### Work required
From the data below, please reproduce exactly everything from the line that contains "(3,3'-diaminobenzidine) immunohistochemical staining" down to the line that contains "no significant expression", with both ends included.

### Task inputs

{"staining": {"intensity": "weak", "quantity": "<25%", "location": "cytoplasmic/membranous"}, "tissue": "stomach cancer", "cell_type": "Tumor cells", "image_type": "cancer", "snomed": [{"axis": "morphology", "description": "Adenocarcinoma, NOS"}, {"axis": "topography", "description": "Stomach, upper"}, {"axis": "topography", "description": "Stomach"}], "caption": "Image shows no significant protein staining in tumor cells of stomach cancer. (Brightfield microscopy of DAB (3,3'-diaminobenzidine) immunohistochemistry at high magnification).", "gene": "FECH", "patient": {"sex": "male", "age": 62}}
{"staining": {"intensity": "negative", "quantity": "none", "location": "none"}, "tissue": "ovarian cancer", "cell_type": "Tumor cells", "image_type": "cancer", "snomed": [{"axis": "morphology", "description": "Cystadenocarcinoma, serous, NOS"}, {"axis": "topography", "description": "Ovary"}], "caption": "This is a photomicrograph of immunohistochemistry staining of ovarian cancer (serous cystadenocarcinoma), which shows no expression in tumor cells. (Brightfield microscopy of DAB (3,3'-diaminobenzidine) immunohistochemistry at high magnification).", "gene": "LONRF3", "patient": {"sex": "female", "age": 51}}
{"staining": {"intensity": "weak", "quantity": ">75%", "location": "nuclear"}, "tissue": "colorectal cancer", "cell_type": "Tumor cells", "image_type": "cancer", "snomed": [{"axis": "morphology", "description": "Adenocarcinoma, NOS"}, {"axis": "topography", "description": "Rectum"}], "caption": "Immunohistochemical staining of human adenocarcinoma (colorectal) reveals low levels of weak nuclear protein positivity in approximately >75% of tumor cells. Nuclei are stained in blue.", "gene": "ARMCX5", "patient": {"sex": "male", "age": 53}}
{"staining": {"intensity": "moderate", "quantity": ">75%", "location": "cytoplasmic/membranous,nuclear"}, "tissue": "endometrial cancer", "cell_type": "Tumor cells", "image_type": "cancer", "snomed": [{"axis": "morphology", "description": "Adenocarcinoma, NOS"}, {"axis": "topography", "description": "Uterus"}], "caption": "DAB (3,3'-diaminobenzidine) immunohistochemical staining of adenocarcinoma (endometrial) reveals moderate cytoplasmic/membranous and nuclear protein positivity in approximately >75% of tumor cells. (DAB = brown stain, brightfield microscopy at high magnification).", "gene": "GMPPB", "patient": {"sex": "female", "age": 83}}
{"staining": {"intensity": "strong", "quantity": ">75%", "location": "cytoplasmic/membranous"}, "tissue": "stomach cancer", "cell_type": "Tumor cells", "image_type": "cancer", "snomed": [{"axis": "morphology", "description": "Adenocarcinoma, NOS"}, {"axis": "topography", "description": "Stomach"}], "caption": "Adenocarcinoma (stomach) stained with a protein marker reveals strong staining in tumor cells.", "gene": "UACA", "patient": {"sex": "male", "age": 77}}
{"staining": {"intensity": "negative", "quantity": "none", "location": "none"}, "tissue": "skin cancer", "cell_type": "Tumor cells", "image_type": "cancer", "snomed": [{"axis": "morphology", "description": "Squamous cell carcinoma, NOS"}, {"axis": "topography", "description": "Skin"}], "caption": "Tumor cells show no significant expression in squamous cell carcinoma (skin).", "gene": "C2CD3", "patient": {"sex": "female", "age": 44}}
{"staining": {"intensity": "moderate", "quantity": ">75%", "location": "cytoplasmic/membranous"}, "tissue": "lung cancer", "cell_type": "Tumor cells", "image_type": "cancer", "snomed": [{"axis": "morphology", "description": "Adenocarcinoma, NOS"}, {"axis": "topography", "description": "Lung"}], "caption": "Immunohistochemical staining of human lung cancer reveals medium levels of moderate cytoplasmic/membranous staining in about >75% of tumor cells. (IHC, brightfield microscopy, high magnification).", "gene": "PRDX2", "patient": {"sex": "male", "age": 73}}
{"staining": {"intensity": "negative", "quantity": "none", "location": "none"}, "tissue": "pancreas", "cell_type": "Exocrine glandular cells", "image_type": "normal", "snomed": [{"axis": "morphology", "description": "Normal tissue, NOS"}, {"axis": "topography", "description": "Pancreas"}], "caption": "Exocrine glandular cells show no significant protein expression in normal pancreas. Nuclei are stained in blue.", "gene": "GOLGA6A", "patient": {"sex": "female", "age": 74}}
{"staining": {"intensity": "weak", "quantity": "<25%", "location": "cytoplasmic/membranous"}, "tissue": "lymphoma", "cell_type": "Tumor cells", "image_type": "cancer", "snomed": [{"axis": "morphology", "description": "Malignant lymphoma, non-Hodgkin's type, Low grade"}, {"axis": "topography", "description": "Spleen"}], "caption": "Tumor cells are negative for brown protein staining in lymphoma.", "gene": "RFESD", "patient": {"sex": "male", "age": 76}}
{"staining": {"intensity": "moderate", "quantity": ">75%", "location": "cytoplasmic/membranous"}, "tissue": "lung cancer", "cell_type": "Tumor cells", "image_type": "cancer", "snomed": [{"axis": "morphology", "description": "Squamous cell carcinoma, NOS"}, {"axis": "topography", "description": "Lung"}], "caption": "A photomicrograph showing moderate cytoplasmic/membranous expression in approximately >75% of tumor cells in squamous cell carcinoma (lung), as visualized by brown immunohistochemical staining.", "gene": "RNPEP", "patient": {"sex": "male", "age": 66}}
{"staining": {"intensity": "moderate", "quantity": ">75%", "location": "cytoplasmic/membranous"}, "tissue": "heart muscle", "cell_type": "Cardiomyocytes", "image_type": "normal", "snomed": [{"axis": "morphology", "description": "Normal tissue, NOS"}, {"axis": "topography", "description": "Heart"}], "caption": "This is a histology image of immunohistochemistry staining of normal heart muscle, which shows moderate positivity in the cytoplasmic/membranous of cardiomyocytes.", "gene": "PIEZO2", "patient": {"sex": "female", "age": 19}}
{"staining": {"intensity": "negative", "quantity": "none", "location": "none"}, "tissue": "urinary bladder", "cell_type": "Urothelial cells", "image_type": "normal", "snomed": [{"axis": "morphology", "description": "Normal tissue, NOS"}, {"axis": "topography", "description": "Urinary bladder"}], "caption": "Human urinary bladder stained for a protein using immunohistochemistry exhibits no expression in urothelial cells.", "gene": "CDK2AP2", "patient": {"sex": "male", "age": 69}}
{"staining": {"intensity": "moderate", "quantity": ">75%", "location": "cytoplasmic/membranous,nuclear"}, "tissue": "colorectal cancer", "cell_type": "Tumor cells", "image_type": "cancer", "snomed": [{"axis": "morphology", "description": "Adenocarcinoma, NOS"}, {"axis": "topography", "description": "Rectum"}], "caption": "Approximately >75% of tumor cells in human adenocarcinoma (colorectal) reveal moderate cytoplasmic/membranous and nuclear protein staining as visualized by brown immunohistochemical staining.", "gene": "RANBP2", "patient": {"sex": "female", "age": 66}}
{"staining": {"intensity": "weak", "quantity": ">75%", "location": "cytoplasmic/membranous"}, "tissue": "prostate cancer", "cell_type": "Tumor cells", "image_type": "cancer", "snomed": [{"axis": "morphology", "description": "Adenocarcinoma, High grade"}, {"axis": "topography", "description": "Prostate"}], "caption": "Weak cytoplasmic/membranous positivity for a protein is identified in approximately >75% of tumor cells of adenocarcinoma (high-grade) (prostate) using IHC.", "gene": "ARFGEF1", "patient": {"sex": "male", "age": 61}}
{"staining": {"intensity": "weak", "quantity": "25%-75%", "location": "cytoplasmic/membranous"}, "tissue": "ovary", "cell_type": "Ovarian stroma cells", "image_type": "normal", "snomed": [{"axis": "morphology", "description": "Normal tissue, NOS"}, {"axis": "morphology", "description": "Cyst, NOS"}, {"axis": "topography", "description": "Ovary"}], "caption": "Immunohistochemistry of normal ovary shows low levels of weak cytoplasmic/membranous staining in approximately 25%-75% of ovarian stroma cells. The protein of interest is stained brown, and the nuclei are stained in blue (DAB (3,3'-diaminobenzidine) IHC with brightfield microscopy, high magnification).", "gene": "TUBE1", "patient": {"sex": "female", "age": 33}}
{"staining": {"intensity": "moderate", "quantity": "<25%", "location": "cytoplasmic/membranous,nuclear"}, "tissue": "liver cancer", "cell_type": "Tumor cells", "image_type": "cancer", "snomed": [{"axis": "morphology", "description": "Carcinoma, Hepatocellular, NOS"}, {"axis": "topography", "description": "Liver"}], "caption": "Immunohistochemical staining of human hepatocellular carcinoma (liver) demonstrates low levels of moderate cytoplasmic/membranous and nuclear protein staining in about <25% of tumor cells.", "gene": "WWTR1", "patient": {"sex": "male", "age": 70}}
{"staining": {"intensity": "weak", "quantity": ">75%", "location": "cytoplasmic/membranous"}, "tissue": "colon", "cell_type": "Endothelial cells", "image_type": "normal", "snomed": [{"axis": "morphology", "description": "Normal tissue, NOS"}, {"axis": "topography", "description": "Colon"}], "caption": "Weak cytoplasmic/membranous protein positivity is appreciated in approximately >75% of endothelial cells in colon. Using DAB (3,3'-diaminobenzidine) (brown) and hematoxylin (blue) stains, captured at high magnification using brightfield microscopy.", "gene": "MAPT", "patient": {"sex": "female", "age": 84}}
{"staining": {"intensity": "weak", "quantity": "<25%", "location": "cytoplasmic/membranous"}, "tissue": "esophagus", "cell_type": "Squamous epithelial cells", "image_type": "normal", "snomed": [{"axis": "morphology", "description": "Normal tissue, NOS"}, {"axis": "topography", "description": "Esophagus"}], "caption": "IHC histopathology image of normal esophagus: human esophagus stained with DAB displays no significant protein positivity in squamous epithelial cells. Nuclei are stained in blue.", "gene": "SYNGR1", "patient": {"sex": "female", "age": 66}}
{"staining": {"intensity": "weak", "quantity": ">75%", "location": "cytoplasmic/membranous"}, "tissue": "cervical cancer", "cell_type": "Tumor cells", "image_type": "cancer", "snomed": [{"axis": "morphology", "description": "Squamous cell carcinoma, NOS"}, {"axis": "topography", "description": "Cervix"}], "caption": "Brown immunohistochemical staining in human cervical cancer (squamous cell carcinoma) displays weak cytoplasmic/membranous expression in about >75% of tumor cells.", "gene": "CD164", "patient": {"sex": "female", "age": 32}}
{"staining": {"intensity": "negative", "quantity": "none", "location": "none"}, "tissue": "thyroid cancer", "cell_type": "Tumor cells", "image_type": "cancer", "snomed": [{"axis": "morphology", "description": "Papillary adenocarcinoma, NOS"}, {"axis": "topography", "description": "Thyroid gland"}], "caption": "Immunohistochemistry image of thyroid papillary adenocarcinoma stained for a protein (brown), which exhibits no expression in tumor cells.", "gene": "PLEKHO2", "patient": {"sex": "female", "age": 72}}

### Response for this exercise
{"staining": {"intensity": "moderate", "quantity": ">75%", "location": "cytoplasmic/membranous,nuclear"}, "tissue": "endometrial cancer", "cell_type": "Tumor cells", "image_type": "cancer", "snomed": [{"axis": "morphology", "description": "Adenocarcinoma, NOS"}, {"axis": "topography", "description": "Uterus"}], "caption": "DAB (3,3'-diaminobenzidine) immunohistochemical staining of adenocarcinoma (endometrial) reveals moderate cytoplasmic/membranous and nuclear protein positivity in approximately >75% of tumor cells. (DAB = brown stain, brightfield microscopy at high magnification).", "gene": "GMPPB", "patient": {"sex": "female", "age": 83}}
{"staining": {"intensity": "strong", "quantity": ">75%", "location": "cytoplasmic/membranous"}, "tissue": "stomach cancer", "cell_type": "Tumor cells", "image_type": "cancer", "snomed": [{"axis": "morphology", "description": "Adenocarcinoma, NOS"}, {"axis": "topography", "description": "Stomach"}], "caption": "Adenocarcinoma (stomach) stained with a protein marker reveals strong staining in tumor cells.", "gene": "UACA", "patient": {"sex": "male", "age": 77}}
{"staining": {"intensity": "negative", "quantity": "none", "location": "none"}, "tissue": "skin cancer", "cell_type": "Tumor cells", "image_type": "cancer", "snomed": [{"axis": "morphology", "description": "Squamous cell carcinoma, NOS"}, {"axis": "topography", "description": "Skin"}], "caption": "Tumor cells show no significant expression in squamous cell carcinoma (skin).", "gene": "C2CD3", "patient": {"sex": "female", "age": 44}}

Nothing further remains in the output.